Canadian politician (1859–1914)

Colin H. Campbell (25 December 1859 - October 24, 1914) was a politician in Manitoba, Canada. He served in the Legislative Assembly of Manitoba as a Conservative from 1899 to 1914, and was a cabinet minister in the governments of Hugh John Macdonald and Rodmond Roblin.

Campbell was a barrister, and ran a practice in Winnipeg. He first ran for the Manitoba legislature in the 1892 provincial election, and lost to Liberal Peter McIntyre by 280 votes in Winnipeg North.

He sought election to the House of Commons of Canada in November 1893, as a candidate of the Conservative Party of Canada. Campbell stood in by-election for the riding of Winnipeg, after Hugh John Macdonald's resignation from the house. He lost to Liberal candidate Joseph Martin.

Campbell was first elected to the Manitoba legislature in the 1899 election, defeating Liberal incumbent Stewart Mulvey by 188 votes in the constituency of Morris. The Conservatives won the election, and Campbell was named as a minister without portfolio in Macdonald's government on January 10, 1900. He was promoted to Attorney General on October 9 of the same year.

In this period of Canadian history, newly appointed ministers were required to resign their legislative seats to seek a new mandate from their electors. These by-elections were usually mere formalities, and many ministers were returned without opposition. Campbell faced a challenge from Liberal Matthew Laurie, and defeated him by 278 votes on October 29, 1900. This by-election occurred on the same day that Roblin replaced Macdonald as premier. The new premier kept Campbell as his attorney general, and also appointed him as municipal commissioner from October 29 to December 20, 1900.
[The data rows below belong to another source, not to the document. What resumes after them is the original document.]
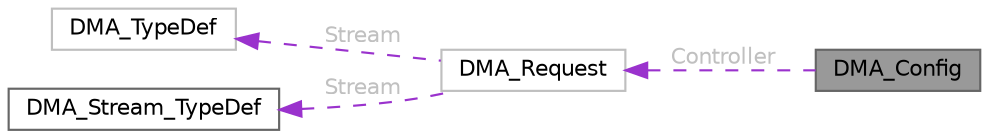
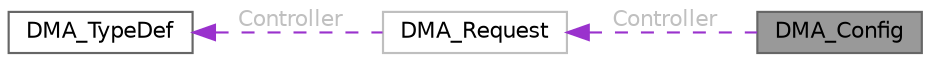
  digraph {
    rankdir=LR
    node [color=gray40 fillcolor=white fontname=Helvetica fontsize=10 shape=box style=filled]
    edge [color=darkorchid3 dir=back fontcolor=grey fontname=Helvetica fontsize=10 labelfontname=Helvetica labelfontsize=10 style=dashed]
    n1 [fillcolor=grey60 fontcolor=black height=0.2 label=DMA_Config width=0.4]
    n2 [color=grey75 height=0.2 label=DMA_Request width=0.4]
-   n3 [color=grey75 height=0.2 label=DMA_TypeDef width=0.4]
-   n4 [height=0.2 label=DMA_Stream_TypeDef width=0.4]
+   n3 [height=0.2 label=DMA_TypeDef width=0.4]
    n2 -> n1 [label=" Controller"]
-   n3 -> n2 [label=" Stream"]
-   n4 -> n2 [label=" Stream"]
+   n3 -> n2 [label=" Controller"]
  }
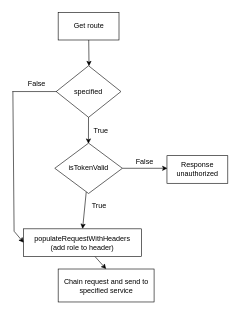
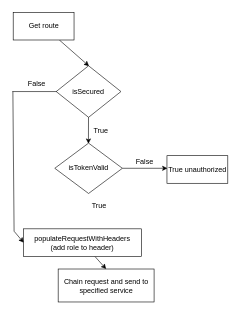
  <mxCell id="0" />
  <mxCell id="1" parent="0" />
  <mxCell id="2" style="edgeStyle=none;html=1;" edge="1" parent="1" source="3"><mxGeometry relative="1" as="geometry"><mxPoint x="148" y="109.529" as="targetPoint" /></mxGeometry></mxCell>
- <mxCell id="3" value="Get route" style="rounded=0;whiteSpace=wrap;html=1;" vertex="1" parent="1"><mxGeometry x="96.5" y="20" width="101.5" height="46" as="geometry" /></mxCell>
+ <mxCell id="3" value="Get route" style="rounded=0;whiteSpace=wrap;html=1;" vertex="1" parent="1"><mxGeometry x="21.5" y="20" width="101.5" height="46" as="geometry" /></mxCell>
  <mxCell id="4" style="edgeStyle=none;html=1;" edge="1" parent="1" source="5"><mxGeometry relative="1" as="geometry"><mxPoint x="147" y="239" as="targetPoint" /></mxGeometry></mxCell>
- <mxCell id="5" value="specified" style="rhombus;whiteSpace=wrap;html=1;" vertex="1" parent="1"><mxGeometry x="93.25" y="109" width="108" height="86" as="geometry" /></mxCell>
- <mxCell id="6" style="edgeStyle=none;html=1;entryX=0.5;entryY=0;entryDx=0;entryDy=0;" edge="1" parent="1" source="8" target="11"><mxGeometry relative="1" as="geometry" /></mxCell>
+ <mxCell id="5" value="isSecured" style="rhombus;whiteSpace=wrap;html=1;" vertex="1" parent="1"><mxGeometry x="93.25" y="109" width="108" height="86" as="geometry" /></mxCell>
  <mxCell id="7" style="edgeStyle=none;html=1;" edge="1" parent="1" source="8"><mxGeometry relative="1" as="geometry"><mxPoint x="278.667" y="280" as="targetPoint" /></mxGeometry></mxCell>
  <mxCell id="8" value="isTokenValid" style="rhombus;whiteSpace=wrap;html=1;" vertex="1" parent="1"><mxGeometry x="90.88" y="238" width="112.75" height="84" as="geometry" /></mxCell>
  <mxCell id="9" value="" style="endArrow=none;html=1;" edge="1" parent="1"><mxGeometry width="50" height="50" relative="1" as="geometry"><mxPoint x="94" y="152" as="sourcePoint" /><mxPoint x="20" y="152" as="targetPoint" /></mxGeometry></mxCell>
  <mxCell id="10" style="edgeStyle=none;html=1;entryX=0.5;entryY=0;entryDx=0;entryDy=0;" edge="1" parent="1" source="11" target="19"><mxGeometry relative="1" as="geometry" /></mxCell>
  <mxCell id="11" value="populateRequestWithHeaders&lt;br&gt;(add role to header)" style="rounded=0;whiteSpace=wrap;html=1;" vertex="1" parent="1"><mxGeometry x="39.01" y="381" width="196.49" height="46" as="geometry" /></mxCell>
  <mxCell id="12" value="" style="endArrow=none;html=1;" edge="1" parent="1"><mxGeometry width="50" height="50" relative="1" as="geometry"><mxPoint x="21" y="152" as="sourcePoint" /><mxPoint x="23" y="385" as="targetPoint" /></mxGeometry></mxCell>
  <mxCell id="13" value="" style="endArrow=classic;html=1;entryX=0;entryY=0.5;entryDx=0;entryDy=0;" edge="1" parent="1" target="11"><mxGeometry width="50" height="50" relative="1" as="geometry"><mxPoint x="23" y="385" as="sourcePoint" /><mxPoint x="189" y="142" as="targetPoint" /></mxGeometry></mxCell>
  <mxCell id="14" value="False" style="text;html=1;strokeColor=none;fillColor=none;align=center;verticalAlign=middle;whiteSpace=wrap;rounded=0;" vertex="1" parent="1"><mxGeometry x="30.88" y="125" width="60" height="30" as="geometry" /></mxCell>
  <mxCell id="15" value="True" style="text;html=1;strokeColor=none;fillColor=none;align=center;verticalAlign=middle;whiteSpace=wrap;rounded=0;" vertex="1" parent="1"><mxGeometry x="138" y="202" width="60" height="30" as="geometry" /></mxCell>
  <mxCell id="16" value="True" style="text;html=1;strokeColor=none;fillColor=none;align=center;verticalAlign=middle;whiteSpace=wrap;rounded=0;" vertex="1" parent="1"><mxGeometry x="135" y="328" width="60" height="30" as="geometry" /></mxCell>
- <mxCell id="17" value="Response unauthorized" style="rounded=0;whiteSpace=wrap;html=1;" vertex="1" parent="1"><mxGeometry x="278" y="259" width="101.5" height="46" as="geometry" /></mxCell>
+ <mxCell id="17" value="True unauthorized" style="rounded=0;whiteSpace=wrap;html=1;" vertex="1" parent="1"><mxGeometry x="278" y="259" width="101.5" height="46" as="geometry" /></mxCell>
  <mxCell id="18" value="False" style="text;html=1;strokeColor=none;fillColor=none;align=center;verticalAlign=middle;whiteSpace=wrap;rounded=0;" vertex="1" parent="1"><mxGeometry x="211" y="255" width="60" height="30" as="geometry" /></mxCell>
  <mxCell id="19" value="Chain request and send to specified service" style="rounded=0;whiteSpace=wrap;html=1;" vertex="1" parent="1"><mxGeometry x="96.51" y="448" width="160" height="55" as="geometry" /></mxCell>
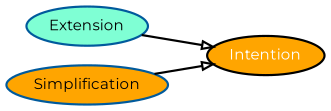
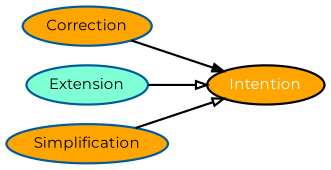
  digraph {
    rankdir=LR
    fontname=Montserrat
    node [color="#005A9C" fillcolor=orange fontname=Montserrat style="bold,filled"]
    edge [style=bold arrowhead=onormal fontname=Montserrat]
    n1 [color="#000000" fontcolor="#ffffff" label=Intention style="filled,bold"]
+   Correction
    Extension [fillcolor=aquamarine]
    Simplification
+   Correction -> n1 [arrowhead=normal]
    Extension -> n1
    Simplification -> n1
  }
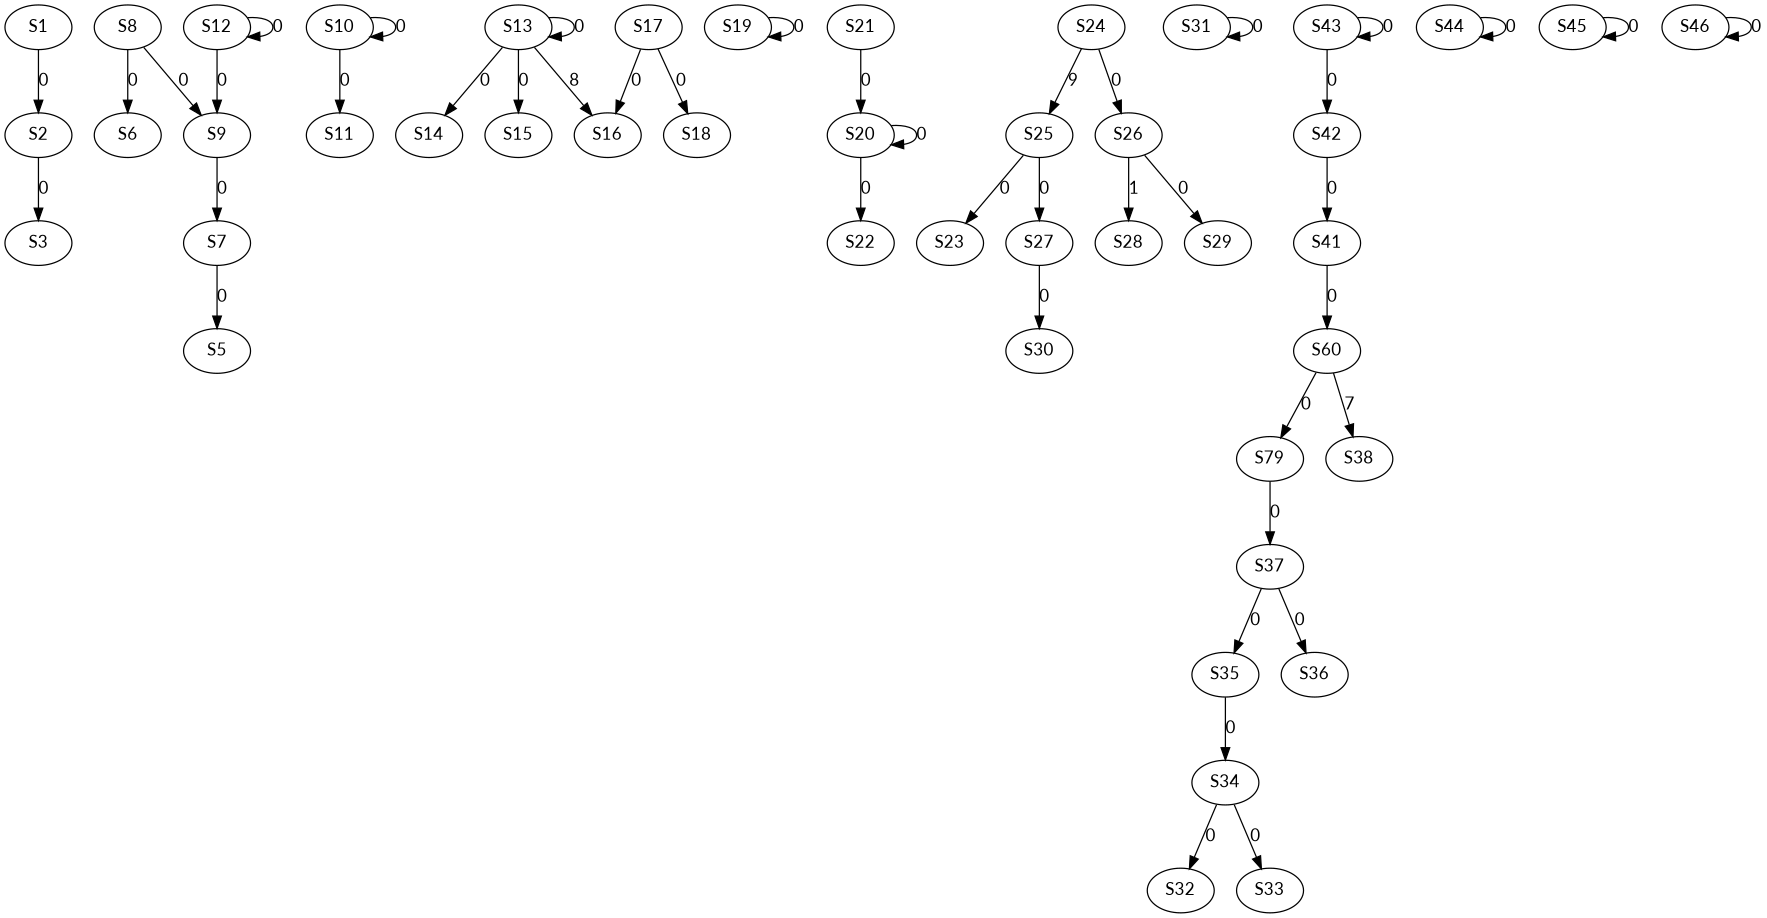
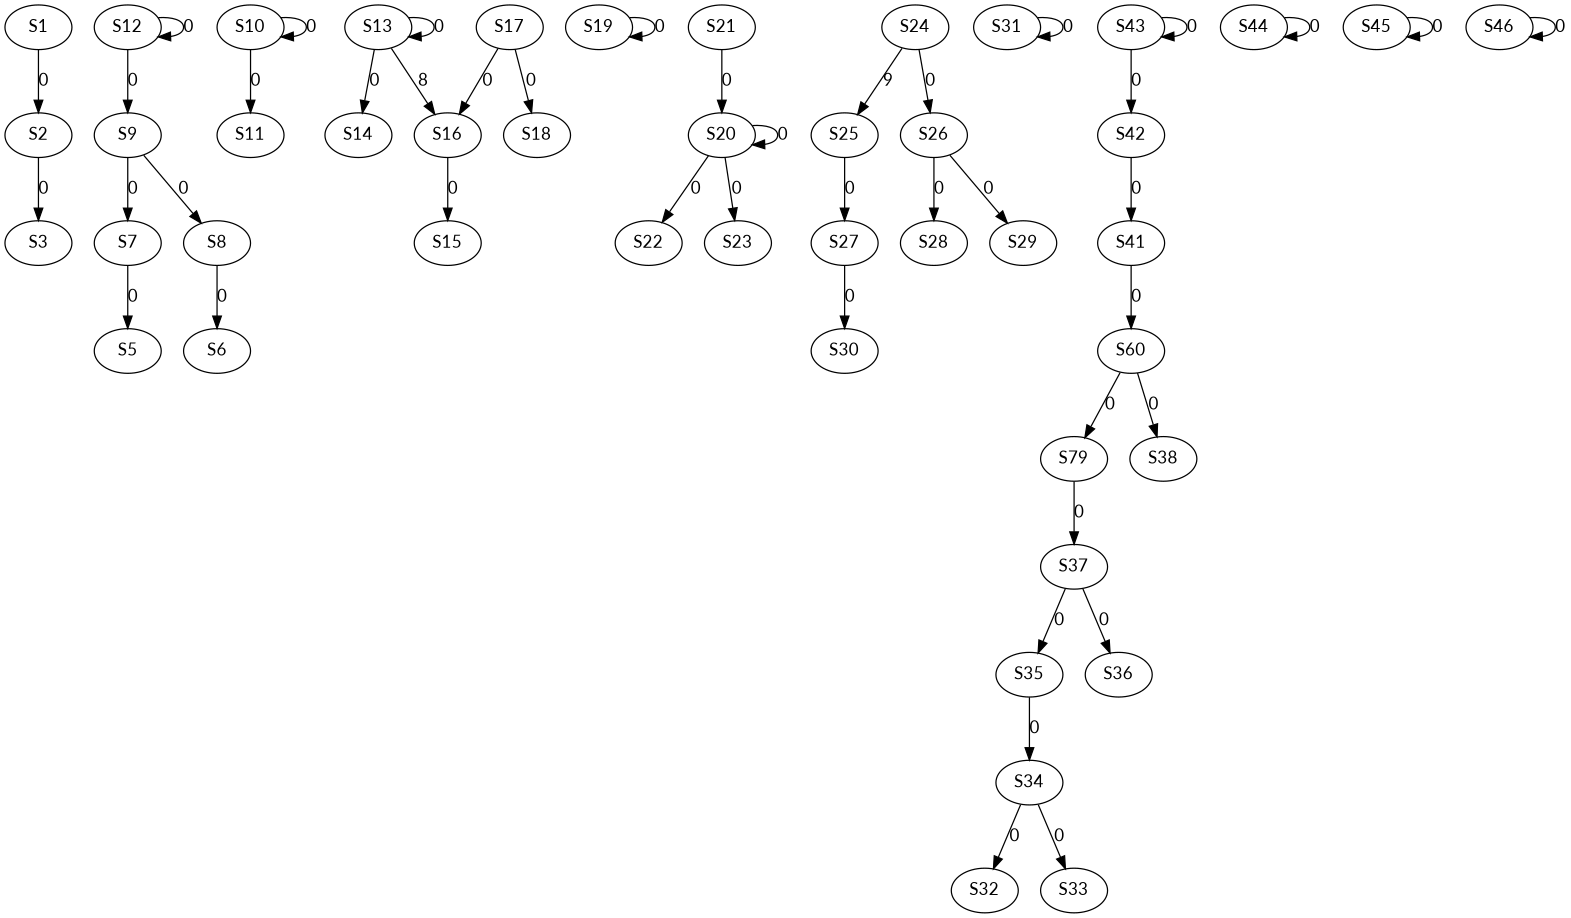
  strict digraph {
    fontname=Lato
    node [fontname=Lato]
    edge [fontname=Lato]
    S1
    S2
    S3
    S7
    S5
    S8
    S6
    S9
    S10
    S11
    S12
    S13
    S14
    S15
    S16
    S17
    S18
    S19
    S20
    S22
    S23
    S21
    S24
    S25
    S26
    S27
    S28
    S29
    S30
    S31
    S34
    S32
    S33
    S35
    S37
    S36
    n37 [label=S79]
    n38 [label=S60]
    S38
    S41
    S42
    S43
    S44
    S45
    S46
    S1 -> S2 [label=0]
    S2 -> S3 [label=0]
    S7 -> S5 [label=0]
    S8 -> S6 [label=0]
    S9 -> S7 [label=0]
-   S8 -> S9 [label=0]
+   S9 -> S8 [label=0]
    S10 -> S10 [label=0]
    S10 -> S11 [label=0]
    S12 -> S9 [label=0]
    S12 -> S12 [label=0]
    S13 -> S13 [label=0]
    S13 -> S14 [label=0]
-   S13 -> S15 [label=0]
+   S16 -> S15 [label=0]
    S13 -> S16 [label=8]
    S17 -> S16 [label=0]
    S17 -> S18 [label=0]
    S19 -> S19 [label=0]
    S20 -> S20 [label=0]
    S20 -> S22 [label=0]
-   S25 -> S23 [label=0]
+   S20 -> S23 [label=0]
    S21 -> S20 [label=0]
    S24 -> S25 [label=9]
    S24 -> S26 [label=0]
    S25 -> S27 [label=0]
-   S26 -> S28 [label=1]
+   S26 -> S28 [label=0]
    S26 -> S29 [label=0]
    S27 -> S30 [label=0]
    S31 -> S31 [label=0]
    S34 -> S32 [label=0]
    S34 -> S33 [label=0]
    S35 -> S34 [label=0]
    S37 -> S35 [label=0]
    S37 -> S36 [label=0]
    n37 -> S37 [label=0]
    n38 -> n37 [label=0]
-   n38 -> S38 [label=7]
+   n38 -> S38 [label=0]
    S41 -> n38 [label=0]
    S42 -> S41 [label=0]
    S43 -> S42 [label=0]
    S43 -> S43 [label=0]
    S44 -> S44 [label=0]
    S45 -> S45 [label=0]
    S46 -> S46 [label=0]
  }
Campbell was re-elected in the elections of 1903, 1907 and 1910, retaining his seat in 1907 by a single vote. He was named minister of education and municipal commissioner on October 11, 1911. He was later appointed minister of public works. After Robert Rogers left the provincial legislature for federal politics, Campbell was seen as the second most important minister in Roblin's government.

Campbell was stricken by a severe illness on February 15, 1913, the same day that the provincial legislature was scheduled to open. He traveled to Kingston, Jamaica to recover, but was afflicted with paralysis almost immediately after arriving. He resigned his ministry on November 3, 1913, and did not stand in the 1914 election.

After unsuccessfully seeking medical care in the United States of America, Europe and Egypt, Campbell returned to Manitoba in summer 1914. He died shortly thereafter, at age 54.